“Vanità. Decisamente il mio peccato preferito”, ammette Al Pacino in chiusura del film “L’avvocato del diavolo”.

Suona forse osceno, ma sono del parere che se un peccato va ammesso, tanto vale esserne fieri. Chi, del resto, potrebbe condannare un po’ di vanità perpetrata in tutta coscienza e lucidità senza provare un pizzico di simpatia verso il reo confesso, che sì, si dichiara colpevole, ma poi non si pente affatto del suo piccolo “crimine”? È come guardare in uno specchio e voler a tutti i costi vedere un’immagine limpida di noi stessi. Non vi vorrei così banali, e così banali non vorrei neppure gli artisti.

Ciò che mi piacerebbe, al contrario, non è tanto la mancanza di vanità, quanto la serena rivendicazione della propria simpatica malefatta. Sia chiaro, quando generalizzo (cosa NON politicamente corretta), non mi riferisco alla totalità degli artisti, a quei musicisti che fanno del loro lavoro una vera missione. Ne ho trovati di tutti i colori nei miei 5 lustri in discografia: di quelli che presentano immagini di sé in ciabatte, o di coloro che, di foto, inviano una di 25 anni prima, con molti capelli in più e qualche chilo in meno. Si dirà: “Male! Sono musicisti poco attenti al dettaglio; non sono professionali”. In verità, ho scoperto che non è così, e che la cura, o il disinteresse, verso la propria immagine, è trasversale per fasce d’età e cifre artistiche. Ho avuto modo di conoscere veri Artisti – di quelli per cui la A maiuscola si impone – la cui attenzione per tutto ciò che è apparenza (da apparire, ovvero ciò che si mostra alla vista) è pari allo zero, e altri la cui cura dell’immagine non è secondaria all’accordatura dello strumento.

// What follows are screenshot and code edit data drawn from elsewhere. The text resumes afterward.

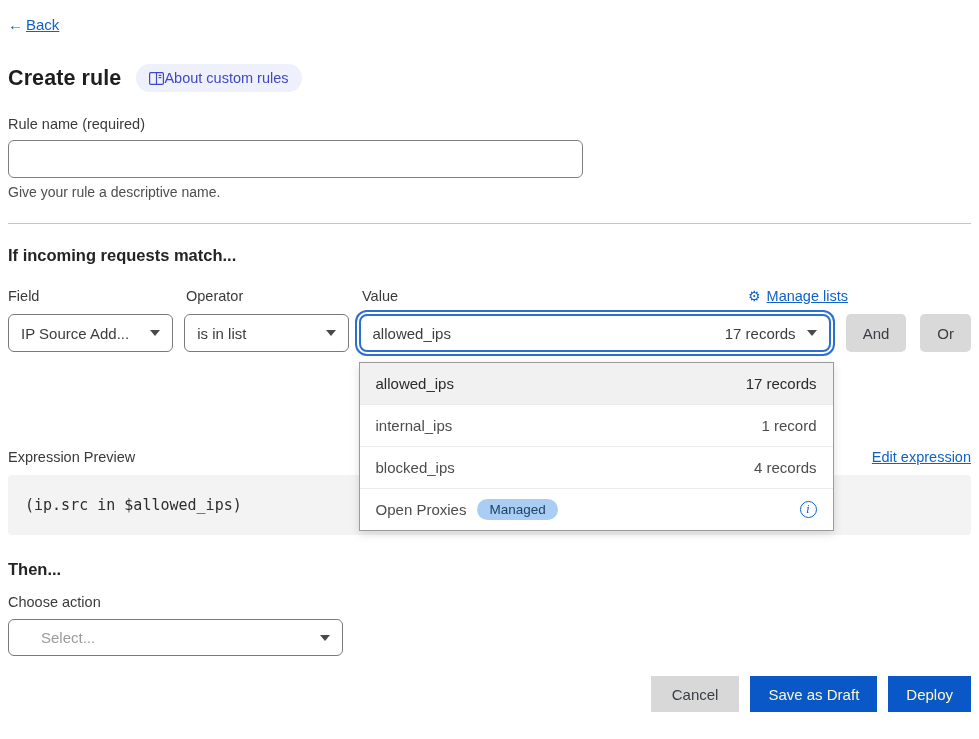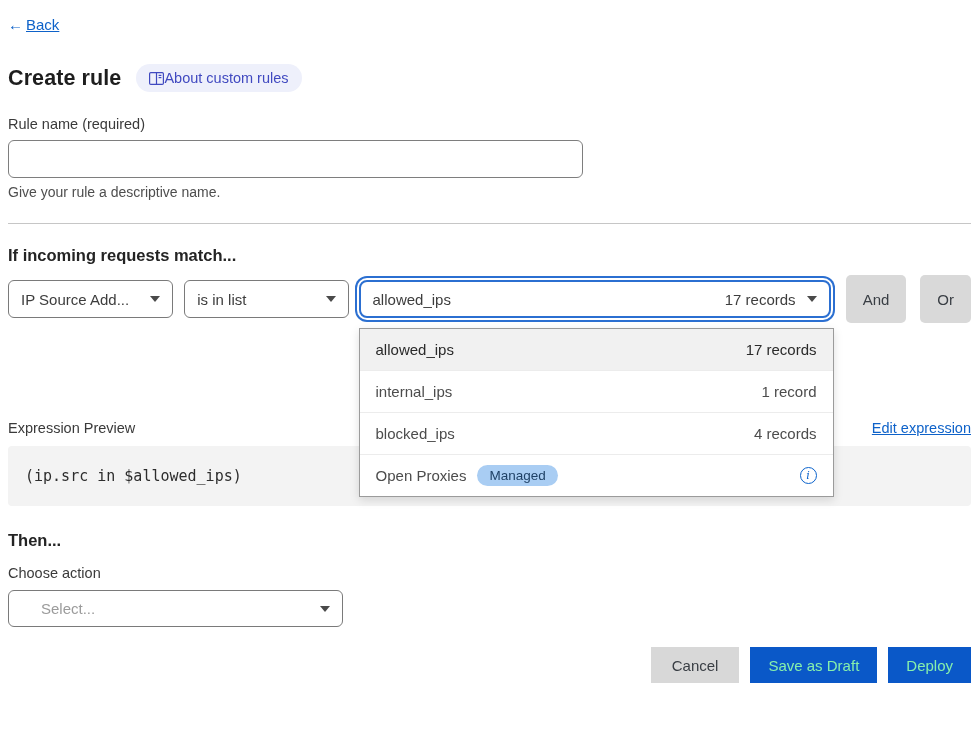--- a/index.html
+++ b/index.html
@@ -127,6 +127,17 @@
 
   <h2 class="section-heading">If incoming requests match...</h2>
 
+  <div class="cond-labels">
+    <div class="col-a form-label">Field</div>
+    <div class="col-b form-label">Operator</div>
+    <div class="col-c">
+      <span class="form-label">Value</span>
+      <span class="manage-link">
+        <span class="gear">⚙</span>
+        <span class="lbl">Manage lists</span>
+      </span>
+    </div>
+  </div>
 
   <div class="cond-row">
     <div class="select field-select">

I giovani sono i miei preferiti, quelli che escono dal Conservatorio e primieramente si lanciano verso uno studio fotografico con strumento sottomano, e poi lo brandiscono in pose plastiche sotto le lenti di un fotografo, il quale, a sua volta, non si limita a fare foto: no, è artista (minuscolo) anch’egli. Risultato: dei giovani D’Artagnan col clarinetto, aggravati da espressioni ora comprese, ora ieratiche (Karajan docet) giù giù fino all’insolenza; quando poi ad apparire nella foto non ci stanno anche un paio di piedi. Nudi.

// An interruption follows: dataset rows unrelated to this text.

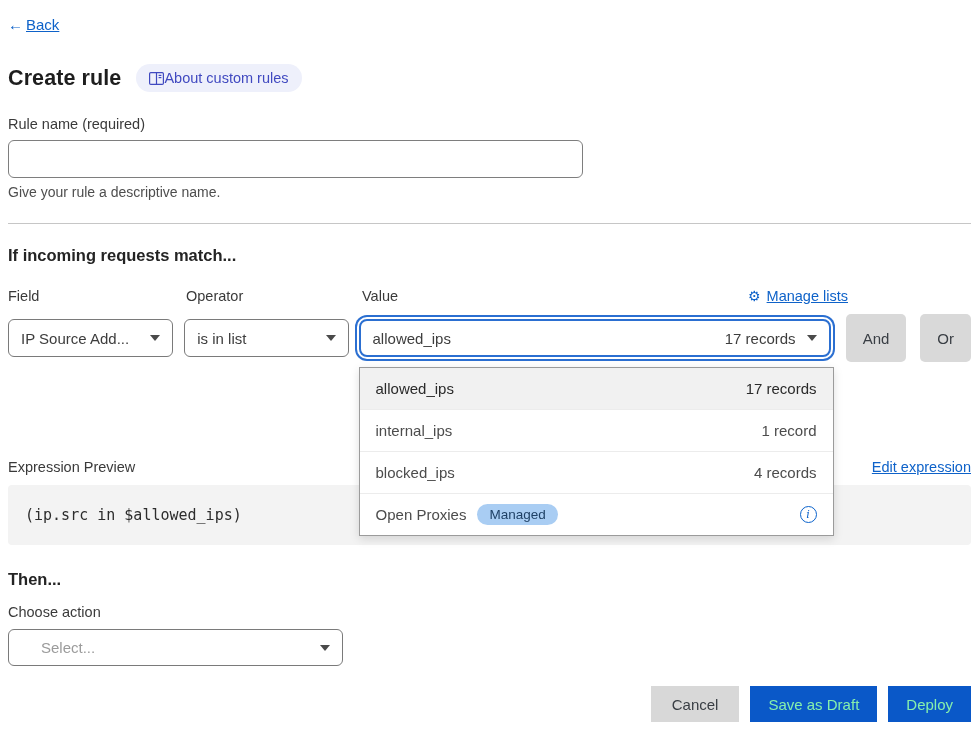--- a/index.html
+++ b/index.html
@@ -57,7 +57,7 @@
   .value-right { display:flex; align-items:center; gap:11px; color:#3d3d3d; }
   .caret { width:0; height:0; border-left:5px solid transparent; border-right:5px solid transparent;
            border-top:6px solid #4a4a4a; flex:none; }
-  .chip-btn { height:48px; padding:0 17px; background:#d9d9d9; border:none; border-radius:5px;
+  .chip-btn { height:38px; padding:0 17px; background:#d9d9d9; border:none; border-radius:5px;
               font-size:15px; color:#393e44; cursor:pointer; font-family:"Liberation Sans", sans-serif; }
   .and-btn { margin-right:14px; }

E qui casca l’asino, signori miei. Perché passi la faccia, ma i piedi… non sono forse, i piedi, un tangibile segno di vanità? E passi anche la giovinezza, l’inesperienza, la ferma convinzione dei vent’anni che il mondo è lì che ti aspetta. Ma a cinquanta… a sessanta, quando la canizie avanza e i giochi, anche i migliori, ormai sono fatti. Pappagorge oscillanti su papillon, pance a rischio di scoppio bottone, volti arati dalle stagioni. E passino allora gli inevitabili segni del tempo (l’alternativa si sa qual è), ma si conservi almeno la dignità: macché! Una volta ci è stato chiesto di aggiungere dei capelli e renderli di un colore più scuro, già su una tinta posticcia, a metà strada tra lucido per le scarpe e laterizi. Vedete voi…

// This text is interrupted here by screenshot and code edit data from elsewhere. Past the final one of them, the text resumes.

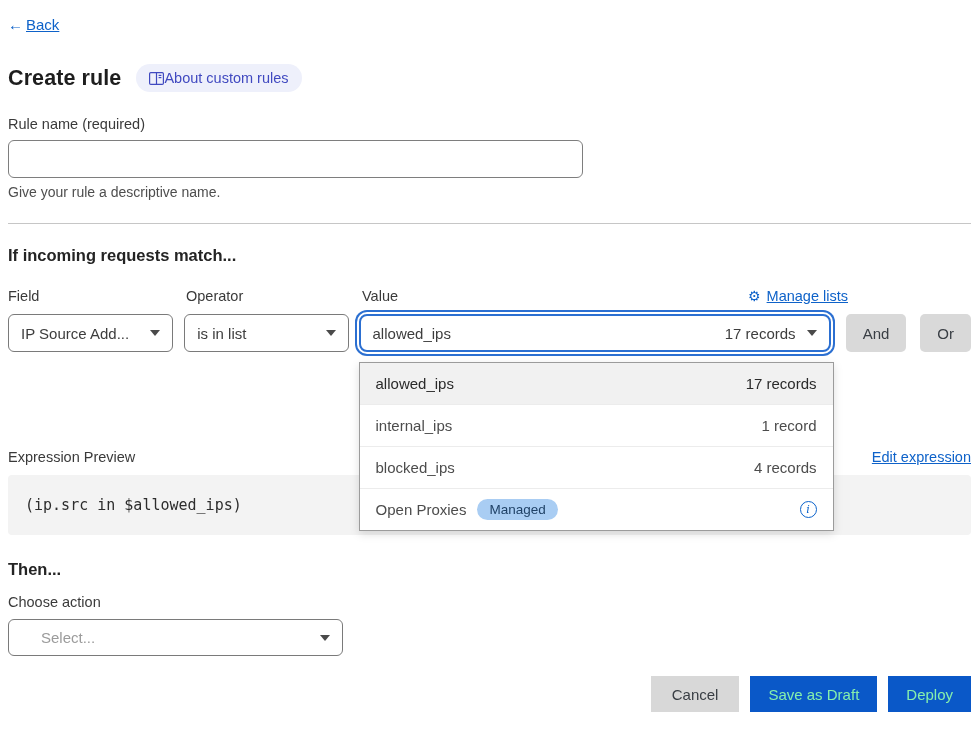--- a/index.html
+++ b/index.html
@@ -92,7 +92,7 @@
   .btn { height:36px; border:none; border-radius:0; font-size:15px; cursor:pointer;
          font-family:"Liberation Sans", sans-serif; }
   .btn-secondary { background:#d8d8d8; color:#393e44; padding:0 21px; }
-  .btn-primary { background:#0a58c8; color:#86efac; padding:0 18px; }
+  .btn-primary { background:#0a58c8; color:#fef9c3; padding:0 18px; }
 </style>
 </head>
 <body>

Se l’immagine ha una sua importanza, non varrebbe allora la pena che sia almeno bella? Si dirà: “la bellezza, come la giovinezza, è un dono, non una virtù”; certo, ma se di virtù si vuol dire, si contempli almeno anche il buon gusto. Tutto sommato, un artista dovrebbe vendere la propria maestria, il prodotto tra dote naturale e anni di studio, non la propria faccia. Avete mai notato tutti quei musicisti ingombrare le copertine dei CD? Ora, a meno che non si tratti di nomi universalmente noti, posso garantire che un disco con la foto dell’interprete in copertina, non ha più possibilità di vendita di uno con il quadro di una qualche madonna. Di più: trovo davvero controproducente affidare la copertina a un volto poco gradevole. Non è diplomatico, lo so. Mi si accuserà di essere superficiale, di non meritare la stima di tanti, ma se di accuse si vuol parlare, allora non dovremmo ricordare quel vizietto di cui prima… come si chiamava? Ah, sì la vanità… La si ammetta dunque, senza vergogna. Si smetta di ripetere come una campana rotta che “si è al servizio della musica”. Nessuno di noi lo è: chi come discografico, chi come artista, come critico, come studioso. È prima di tutto la musica ad essere al nostro servizio, fornendoci il mezzo con il quale esprimere noi stessi.